Concentrations of power influence renewal projects

Power in Charlotte is concentrated in the hands of real estate developers and the head of the Chamber of Commerce, says Bailey. This concentration may have resulted in an urban renewal project that failed to compensate dislocated businesses and caused some resentment in the community.

Citing this Excerpt

Oral History Interview with Allen Bailey, [date unknown]. Interview B-0066. Southern Oral History Program Collection (#4007) in the Southern Oral History Program Collection, Southern Historical Collection, Wilson Library, University of North Carolina at Chapel Hill.

Full Text of the Excerpt

BILL MOYE:
You said that there had been some resentment about the urban renewal in the downtown. Is there any sort of organized resistance, somebody like Albert Pearson or somebody like that . . . I mean, is there any organized group?
ALLEN BAILEY:
Yeah. In the downtown, in the business community downtown, there was some organized resistance led by Albert Pearson and some of the others. I do not know that this was resistance against the program as much. I think it was resistance against, I know it was resistance against some of the smaller merchants being ejected without compensation or plans made for their relocation.
BILL MOYE:
They saw the bigger interests as the ones who were profiting (B: Yes.) and they were, to some extert losing (B: Yes, I think this was true.).
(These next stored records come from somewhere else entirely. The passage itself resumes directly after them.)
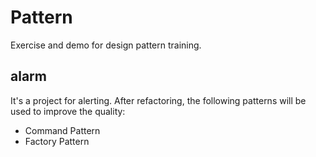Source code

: # Pattern

Exercise and demo for design pattern training.

## alarm

It's a project for alerting. After refactoring, the following patterns will be used to improve the quality:
* Command Pattern
* Factory Pattern
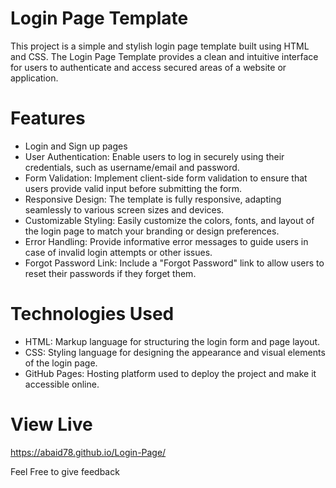 # Login Page Template
This project is a simple and stylish login page template built using HTML and CSS. The Login Page Template provides a clean and intuitive interface for users to authenticate and access secured areas of a website or application.
 
# Features
* Login and Sign up pages
* User Authentication: Enable users to log in securely using their credentials, such as username/email and password.
* Form Validation: Implement client-side form validation to ensure that users provide valid input before submitting the form.
* Responsive Design: The template is fully responsive, adapting seamlessly to various screen sizes and devices.
* Customizable Styling: Easily customize the colors, fonts, and layout of the login page to match your branding or design preferences.
* Error Handling: Provide informative error messages to guide users in case of invalid login attempts or other issues.
* Forgot Password Link: Include a "Forgot Password" link to allow users to reset their passwords if they forget them.

# Technologies Used
* HTML: Markup language for structuring the login form and page layout.
* CSS: Styling language for designing the appearance and visual elements of the login page.
* GitHub Pages: Hosting platform used to deploy the project and make it accessible online.
# View Live
 https://abaid78.github.io/Login-Page/

 Feel Free to give feedback
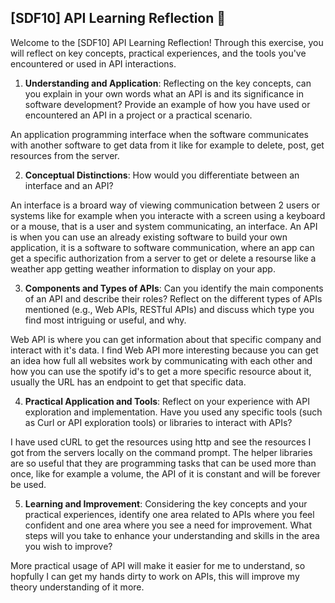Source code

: ## [SDF10] API Learning Reflection 🧠

Welcome to the [SDF10] API Learning Reflection! Through this exercise, you will reflect on key concepts, practical experiences, and the tools you've encountered or used in API interactions.

1. **Understanding and Application**: Reflecting on the key concepts, can you explain in your own words what an API is and its significance in software development? Provide an example of how you have used or encountered an API in a project or a practical scenario.

An application programming interface when the software communicates with another software to get data from it like for example to delete, post, get resources from the server.

2. **Conceptual Distinctions**: How would you differentiate between an interface and an API? 

An interface is a broard way of viewing communication between 2 users or systems like for example when you interacte with a screen using a keyboard or a mouse, that is a user and system communicating, an interface. An API is when you can use an already existing software to build your own application, it is a software to software communication, where an app can get a specific 
authorization from a server to get or delete a resourse like a weather app getting weather information to display on your app.

3. **Components and Types of APIs**: Can you identify the main components of an API and describe their roles? Reflect on the different types of APIs mentioned (e.g., Web APIs, RESTful APIs) and discuss which type you find most intriguing or useful, and why.

Web API is where you can get information about that specific company and interact with it's data. I find Web API more interesting because you can get an idea how full all websites work by communicating with each other and how you can use the spotify id's to get a more specific resource about it, usually the URL has an endpoint to get that specific data.

4. **Practical Application and Tools**: Reflect on your experience with API exploration and implementation. Have you used any specific tools (such as Curl or API exploration tools) or libraries to interact with APIs? 

I have used cURL to get the resources using http and see the resources I got from the servers locally on the command prompt. The helper libraries are so useful that they are programming tasks that can be used more than once, like for example a volume, the API of it is constant and will be forever be used.

5. **Learning and Improvement**: Considering the key concepts and your practical experiences, identify one area related to APIs where you feel confident and one area where you see a need for improvement. What steps will you take to enhance your understanding and skills in the area you wish to improve?

More practical usage of API will make it easier for me to understand, so hopfully I can get my hands dirty to work on APIs, this will improve my theory understanding of it more.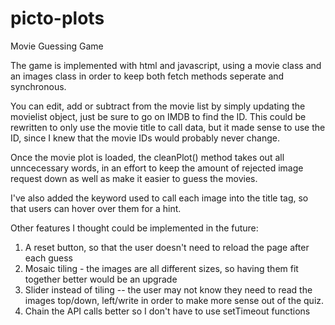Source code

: # picto-plots
 Movie Guessing Game

The game is implemented with html and javascript, using a movie class and an images class in order to keep both fetch methods seperate and synchronous.

You can edit, add or subtract from the movie list by simply updating the movielist object, just be sure to go on IMDB to find the ID. This could be rewritten to only use the movie title to call data, but it made sense to use the ID, since I knew that the movie IDs would probably never change.

Once the movie plot is loaded, the cleanPlot() method takes out all unncecessary words, in an effort to keep the amount of rejected image request down as well as make it easier to guess the movies.

I've also added the keyword used to call each image into the title tag, so that users can hover over them for a hint.

Other features I thought could be implemented in the future:
1. A reset button, so that the user doesn't need to reload the page after each guess
2. Mosaic tiling - the images are all different sizes, so having them fit together better would be an upgrade
3. Slider instead of tiling -- the user may not know they need to read the images top/down, left/write in order to make more sense out of the quiz.
4. Chain the API calls better so I don't have to use setTimeout functions
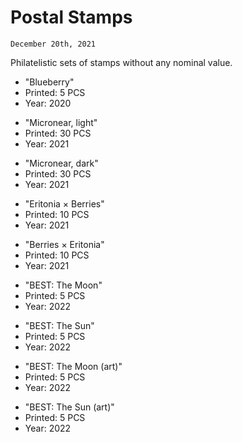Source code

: # Postal Stamps
`December 20th, 2021`

Philatelistic sets of stamps without any nominal value.

<div class="stamp" style="background-image:url(/images/stamps/1.png)"></div>

- "Blueberry"
- Printed: 5 PCS
- Year: 2020

<div class="stamp" style="background-image:url(/images/stamps/2.png)"></div>

- "Micronear, light"
- Printed: 30 PCS
- Year: 2021

<div class="stamp" style="background-image:url(/images/stamps/3.png)"></div>

- "Micronear, dark"
- Printed: 30 PCS
- Year: 2021

<div class="stamp" style="background-image:url(/images/stamps/4.png)"></div>

- "Eritonia × Berries"
- Printed: 10 PCS
- Year: 2021

<div class="stamp" style="background-image:url(/images/stamps/5.png)"></div>

- "Berries × Eritonia"
- Printed: 10 PCS
- Year: 2021

<div class="stamp" style="background-image:url(/images/stamps/6.png)"></div>

- "BEST: The Moon"
- Printed: 5 PCS
- Year: 2022

<div class="stamp" style="background-image:url(/images/stamps/7.png)"></div>

- "BEST: The Sun"
- Printed: 5 PCS
- Year: 2022

<div class="stamp" style="background-image:url(/images/stamps/8.png)"></div>

- "BEST: The Moon (art)"
- Printed: 5 PCS
- Year: 2022

<div class="stamp" style="background-image:url(/images/stamps/9.png)"></div>

- "BEST: The Sun (art)"
- Printed: 5 PCS
- Year: 2022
How would you characterize . . . Who makes the decisions in Charlotte? Is there a power, this is sort of a political science question . . . is there such a thing as a cohesive power structure, real estate interests or something like that controls to any extent?
ALLEN BAILEY:
Well, I'd say there is a strong cohesive real estate lobby, if you will, or power structure. I do not know that they themselves wield a great deal of influence. I'm sure they do some. It's always been felt that here in Charlotte the Chamber of Commerce exercised a greater influence, I believe, on local government than most people felt that they should. All of the people that we're talking about, the real estate folks and people of this nature, by and large, are members of the Chamber of Commerce, and I think there is probably where the input is . . .
BILL MOYE:
At one time it was said that it was more important if a man really wanted to do something in Charlotte that he be president of the Chamber . . . that is was more important to be president of the Chamber than to be mayor of the city.
ALLEN BAILEY:
I think probably that this still remains true to some extent. I know that time has been in this city that unless you were a member of that august body or at least subservient to it that you, your chances of political success were not as good as otherwise. I have a feeling that, to some extent that is, the political influence of the Chamber of Commerce. . . . I have a feeling that it has probably eroded some in the last few years due to, I think, a more independency of mind of the average voter. I don't think he any longer relies upon the word from the Chamber or the word from the media to make up his mind about what he wants to do. I think he does his own thinking, votes what he wants to more than ever before.